Abstract

Veterinary antibiotics (VAs) administered to livestock are introduced to agroecosystems via land application of manure, posing a potential human and environmental health risk. Recent evidence suggests that agroforestry and grass vegetative filter strips (VFS) may act to mitigate VA transport or enhance VA degradation; however, VAs may adversely affect soil microbial communities within VFS and thus alter the primary functioning of the VFS. The objectives of this research were to investigate potential changes in microbial community structure and function and to quantify the development of antibiotic resistance in VFS and no‐till soils exposed to various VA classes and concentrations.

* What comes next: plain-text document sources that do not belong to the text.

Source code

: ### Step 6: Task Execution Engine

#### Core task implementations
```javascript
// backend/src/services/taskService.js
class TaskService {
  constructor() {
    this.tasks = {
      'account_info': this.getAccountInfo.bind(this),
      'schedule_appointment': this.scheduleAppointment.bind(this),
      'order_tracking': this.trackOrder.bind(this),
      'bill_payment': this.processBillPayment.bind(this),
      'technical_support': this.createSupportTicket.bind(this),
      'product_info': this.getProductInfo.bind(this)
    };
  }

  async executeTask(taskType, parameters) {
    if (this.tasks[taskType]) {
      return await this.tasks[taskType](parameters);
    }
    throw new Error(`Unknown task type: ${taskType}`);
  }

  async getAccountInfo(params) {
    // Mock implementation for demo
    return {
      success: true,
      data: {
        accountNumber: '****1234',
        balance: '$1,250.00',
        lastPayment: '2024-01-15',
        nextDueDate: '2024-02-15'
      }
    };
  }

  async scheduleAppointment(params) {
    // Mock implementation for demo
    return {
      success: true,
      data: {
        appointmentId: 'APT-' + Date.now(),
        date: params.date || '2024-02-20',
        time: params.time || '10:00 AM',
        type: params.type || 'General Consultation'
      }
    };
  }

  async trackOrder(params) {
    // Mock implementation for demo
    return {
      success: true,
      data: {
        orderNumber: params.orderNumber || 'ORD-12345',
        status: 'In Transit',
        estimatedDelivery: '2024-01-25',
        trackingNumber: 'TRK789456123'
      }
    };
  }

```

Laboratory mesocosms were established using soils collected from no‐till cropland and two VFS (grass and agroforestry). Soils were treated with oxytetracycline or lincomycin (5–200 mg kg−1 soil). Individual mesocosms underwent destructive sampling at nine time points during 63 d, and the soils were tested for soil microbial function (C‐utilization, dehydrogenase, and fluorescein diacetate hydrolysis assays), community structure (phospholipid fatty acid analysis), and antibiotic resistance. Functional assays associated with all VA treatments showed an initial inhibitory effect, but this trend was generally reversed by the seventh day. Shifts in microbial community structure and increased antibiotic resistance were not observed, suggesting that the soil microbial communities were robust to the effects of oxytetracycline and lincomycin at test concentrations. This work indicates that using VFS to mitigate VA loss from agroecosystems will not diminish important primary functions associated with VFS use in agriculture.